Fala-me ao ouvido… Tímido rumor do miocárdio. Que aprendera recentemente a cantar sem floretes (aluno de mérito).
Fala-me, canta-me em cantigas faladas e recheadas das efemérides do nascer dos Sóis de Segundas e Quartas que ainda tardam em dias que parecem não ter fim...
Canta, certo de que cantar é a chave das Portas de Quimera.
Bate, calmo e forte, tão possante quanto sonho que os sonhos sejam (e serão por certo).
Canta, como coração cantante que esperou demais pelo fim do silêncio denso e cru, de vácuo que transportei tantas vezes no peito.
Canta manhãs, descreve nos tons, as cores, proibidas. De um espectro que me acostumei a ver apenas no céu.
Canta, como se a vida nunca lhe tivesse dito que apenas o silêncio vale ouro.
Canta…
Canta como canta sempre que espero…
Canta, rima desfazendo as bifurcações da alma, dissolvendo cruzamentos e dúvidas, dilemas e enleados, numa solução de passados enlameados de insignificância que vezes de mais cantou na melancolia das insónias, com um flauteado de fatalidades.
Canta como a brisa que toca a nuca e arrepia a espinha em agudos divinais.
Canta Epopeias sentimentais e de final incognitamente feliz (espero). Odisseia em que nunca Icara teria perdido a esperança.

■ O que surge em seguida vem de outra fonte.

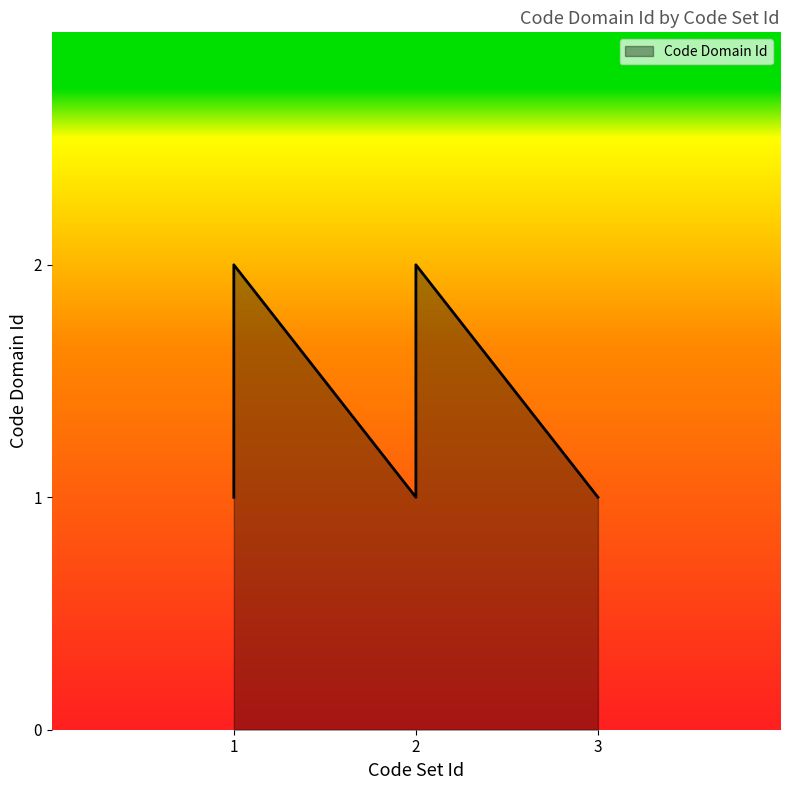

The value at 2 is 1. True or false?

True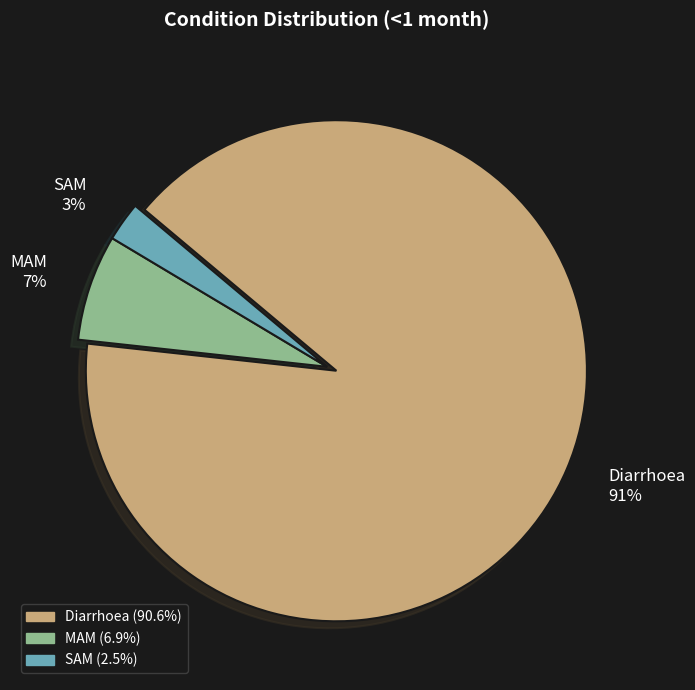

To the nearest percent, what percentage of the pie is SAM?

3%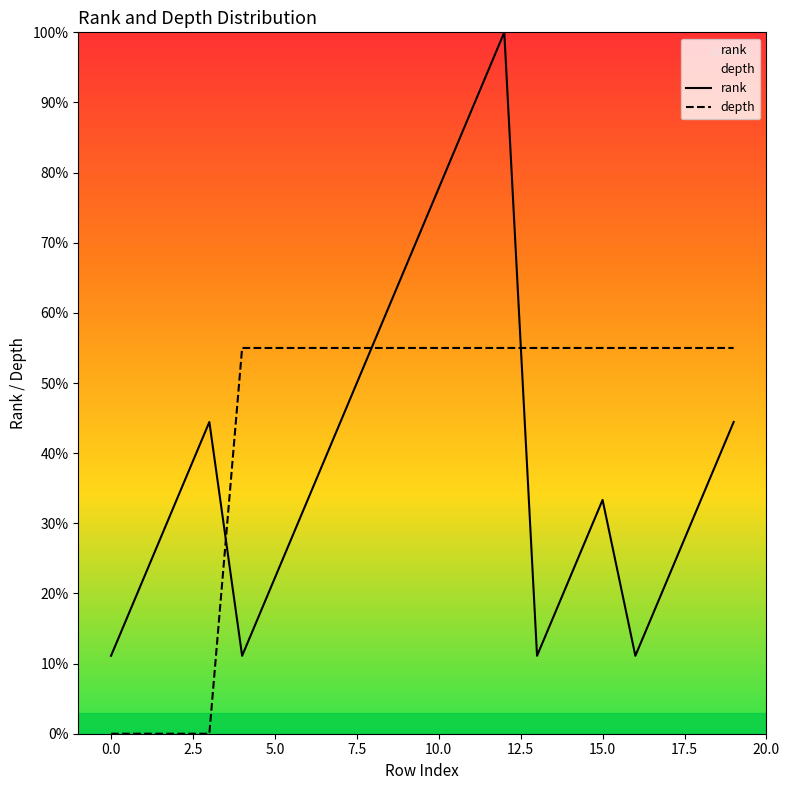

Is the value of depth at 0.0 greater than the value of rank at 15.0?

No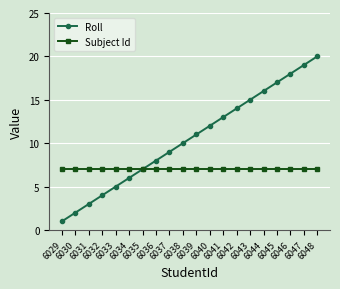

How many lines are shown in the chart?

2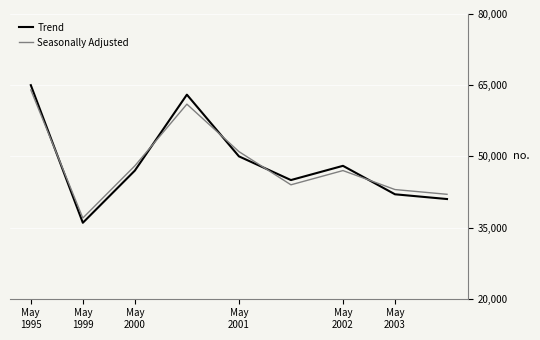

How many categories are shown in the chart?

9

Canta como cantam os corações dos homens que vivem para ouvir o coração cantar.
Canta sem fingir, playback ou pautas arranjadas algures.
Canta prados verdes de calma, em que só o agitar da folhagem fala. Numa língua mágicas que, em segredo, Caeiro se divertira a traduzir.
Canta, e canta e canta sete vezes no júbilo que é o hino que dá valor à vida.
Canta à capela e sem fronteiras, rezando a chegada do momento em que sussurrarei esse canto ao teu ouvido.
Direi no fim que coração cantante canta os ecos que nunca as palavras escritas ou sussurradas à beira mar poderão traduzir.
Coração do poeta canta ensaiando as verdades nas entre linhas e nas pausas entre arpejos.
Esse coração que já se fartou de cantar na penumbra de uma música já composta improvisa agora em solos loucos e abismais.
E eu espero, cantando sem cantar o que o coração que não conhecia a certeza me sussurra lá dos confins da alma.
Apenas tu, na certeza da hora certa saberás o que canta esse coração (que canta o que jamais o ouro poderia pagar) quando ouve a tua voz.